Depression in late life is a growing public health problem that, unfortunately, remains poorly understood and often improperly treated. In this issue, Dew and colleagues present a treatment trial involving older adults that offers some clues regarding treatment outcomes among elderly patients, many of whom required augmentation after initial pharmacotherapy for depression. From this study, clinicians may glean insights about the type of patients receiving augmentation and the success of this treatment approach.
Dew et al. describe 195 participants age 70 or older who were treated openly at the University of Pittsburgh Late Life Mood Disorders Outpatient Treatment Clinic with paroxetine and interpersonal psychotherapy. Half of the patients responded to this initial treatment. The patients who did not achieve sustained recovery were offered an augmentation trial involving bupropion, nortriptyline, or lithium, selected on the basis of the clinical judgment of the expert team. Of the patients who were eligible for augmentation, two-thirds received it and one-third did not. Among those who did not proceed with augmentation, in many cases the decision was made because of concerns about medical comorbidity that made additional drug treatment unwise.
The patients who required augmentation recovered more slowly and had modestly more side effects. In this group, the presence of anxiety symptoms as well as a high general medical burden predicted slower treatment response. These two prognosticators were remarkably common in the overall group, i.e., 67.0% reported significant anxiety symptoms on the Brief Symptom Inventory anxiety subscale and 43.6% had a high general medical burden as measured by the Cumulative Illness Rating Scale. Another notable feature of the overall group was the observation that 32.3% had significant cognitive impairment, according to the scaled Mattis Dementia Rating Scale score.
The analysis examined the differences among the older patients who went on to receive augmentation compared to those who were eligible in terms of depressive symptoms but who did not proceed to augmentation for other reasons.

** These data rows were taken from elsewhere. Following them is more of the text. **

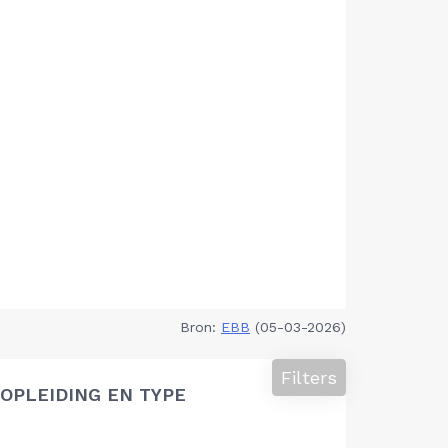
Bron:
EBB
(05-03-2026)
Filters
OPLEIDING EN TYPE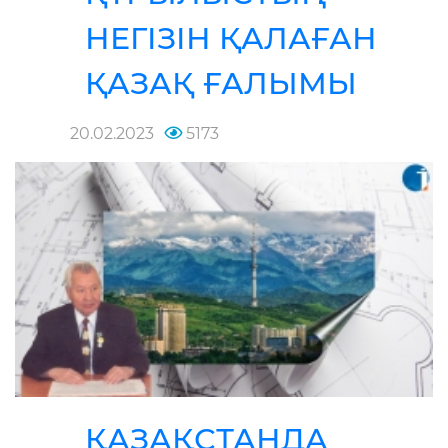
НЕГІЗІН ҚАЛАҒАН
ҚАЗАҚ ҒАЛЫМЫ
20.02.2023
5173
ҚАЗАҚСТАНДА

The authors aptly discuss the considerable problem of medical comorbidity: despite their best attempts to tailor their augmentation strategies to accommodate medical conditions, over one-third of their augmentation-eligible subjects were “either unwilling to accept augmentation or had medical conditions that precluded continuation in the study.” This is a striking reflection of how much our hands are tied in the care of this population. Yet, remarkably, this study does show response rates that are as good as or better than the response rates observed in studies of younger adults. Among those who did receive the augmentation phase, 50.0% of those who initially had an inadequate response went on to recover, and 66.7% who had initially relapsed also achieved recovery. These rates compare very favorably to those in the augmentation phase of the STAR*D trial. In the initial STAR*D augmentation phase involving bupropion after a failed response to citalopram (1), there was a 29.7% rate of remission, defined by using a cutoff score on the 17-item Depression Hamilton Rating Scale. The better response rates observed in the Dew study appear to defy the typical perception that older adults will fare worse with such treatment strategies (although there were some differences in recovery criteria, as the remission rate in the STAR*D trial was based on a Hamilton scale score of ≤7, while Dew and colleagues defined full recovery at ≤10 and partial recovery at ≤14 on the 17-item Hamilton scale).
Therefore, despite the prospect of successful treatment, augmentation efforts may be curtailed because of medical comorbidity. Unfortunately, medical comorbidity, often the cause for exclusion in studies of younger patients, is a hallmark of depression in the elderly. Among the common medical conditions, depression in the context of vascular disease has already been identified to have unique features and course, leading to the term “vascular depression,” associated with frontal-executive dysfunction involving apathy, psychomotor retardation, and slowed information processing (2, 3). In recent years this area has evolved to reflect specific underlying mechanisms of disease, e.g., subcortical ischemic depression, suggested by Taylor et al. as a subtype within the broader construct of the depression–executive dysfunction syndrome (4).
In the Dew study, among the 32.3% in the overall group with clinically significant cognitive impairment, there was most likely a subset with vascular-related sources of cognitive change, which may have comprised a distinct subgroup. Depending on the underlying mechanism afoot, there may have been differential cognitive improvements with recovery from the depressive episode, although posttreatment cognitive data were not presented. A mechanistic approach to understanding late-life depression may help us better characterize the sources of variance in outcomes as well as help us develop strategies to treat patients who are not eligible for conventional augmentation methods because of a high medical burden. Of course, one must be careful not to view age-related brain changes as necessarily pathoetiologic, as there is always a danger of mapping multiple collinear markers that may bring us no closer to effective treatments. This is simply the challenge of research in aging, and we owe it to our graying population to embrace this complexity and get to work sorting it out.